> **Records for processing**
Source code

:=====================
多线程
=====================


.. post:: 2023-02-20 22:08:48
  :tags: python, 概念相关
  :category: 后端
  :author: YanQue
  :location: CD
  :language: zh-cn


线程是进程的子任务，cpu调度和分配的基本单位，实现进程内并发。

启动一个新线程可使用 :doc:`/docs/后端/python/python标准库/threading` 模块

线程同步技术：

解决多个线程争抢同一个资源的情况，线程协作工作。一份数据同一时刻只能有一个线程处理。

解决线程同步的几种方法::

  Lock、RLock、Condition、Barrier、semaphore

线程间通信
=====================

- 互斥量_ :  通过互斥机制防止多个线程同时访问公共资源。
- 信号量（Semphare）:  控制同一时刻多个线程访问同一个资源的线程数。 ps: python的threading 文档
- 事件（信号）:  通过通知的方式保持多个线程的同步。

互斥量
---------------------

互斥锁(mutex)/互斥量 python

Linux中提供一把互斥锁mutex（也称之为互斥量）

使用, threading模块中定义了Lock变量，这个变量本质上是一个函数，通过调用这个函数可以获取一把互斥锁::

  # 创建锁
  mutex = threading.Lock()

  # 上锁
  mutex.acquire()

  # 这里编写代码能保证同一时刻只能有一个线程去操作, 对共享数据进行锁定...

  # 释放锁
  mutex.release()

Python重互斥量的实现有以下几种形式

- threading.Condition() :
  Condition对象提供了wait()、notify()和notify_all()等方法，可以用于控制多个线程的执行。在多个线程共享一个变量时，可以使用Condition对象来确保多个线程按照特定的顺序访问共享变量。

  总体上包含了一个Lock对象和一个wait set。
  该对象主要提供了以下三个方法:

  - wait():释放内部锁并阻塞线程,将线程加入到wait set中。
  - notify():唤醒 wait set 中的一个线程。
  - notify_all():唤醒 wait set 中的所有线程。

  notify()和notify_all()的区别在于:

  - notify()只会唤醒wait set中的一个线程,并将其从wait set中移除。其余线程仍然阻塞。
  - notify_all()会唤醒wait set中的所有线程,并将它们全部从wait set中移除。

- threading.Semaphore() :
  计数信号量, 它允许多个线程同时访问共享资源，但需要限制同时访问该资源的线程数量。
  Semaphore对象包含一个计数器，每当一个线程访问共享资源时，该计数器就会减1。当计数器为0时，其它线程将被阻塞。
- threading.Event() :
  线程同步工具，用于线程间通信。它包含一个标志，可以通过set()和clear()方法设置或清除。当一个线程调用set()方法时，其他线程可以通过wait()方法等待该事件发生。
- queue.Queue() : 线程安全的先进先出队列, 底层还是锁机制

> **Goal of the exercise**
Exactly the lines from the one containing "总体上包含了一个Lock对象和一个wait set。" through the end of the listing should be reproduced, both ends included and nothing more.

> **Your solution**
  总体上包含了一个Lock对象和一个wait set。
  该对象主要提供了以下三个方法:

  - wait():释放内部锁并阻塞线程,将线程加入到wait set中。
  - notify():唤醒 wait set 中的一个线程。
  - notify_all():唤醒 wait set 中的所有线程。

  notify()和notify_all()的区别在于:

  - notify()只会唤醒wait set中的一个线程,并将其从wait set中移除。其余线程仍然阻塞。
  - notify_all()会唤醒wait set中的所有线程,并将它们全部从wait set中移除。

- threading.Semaphore() :
  计数信号量, 它允许多个线程同时访问共享资源，但需要限制同时访问该资源的线程数量。
  Semaphore对象包含一个计数器，每当一个线程访问共享资源时，该计数器就会减1。当计数器为0时，其它线程将被阻塞。
- threading.Event() :
  线程同步工具，用于线程间通信。它包含一个标志，可以通过set()和clear()方法设置或清除。当一个线程调用set()方法时，其他线程可以通过wait()方法等待该事件发生。
- queue.Queue() : 线程安全的先进先出队列, 底层还是锁机制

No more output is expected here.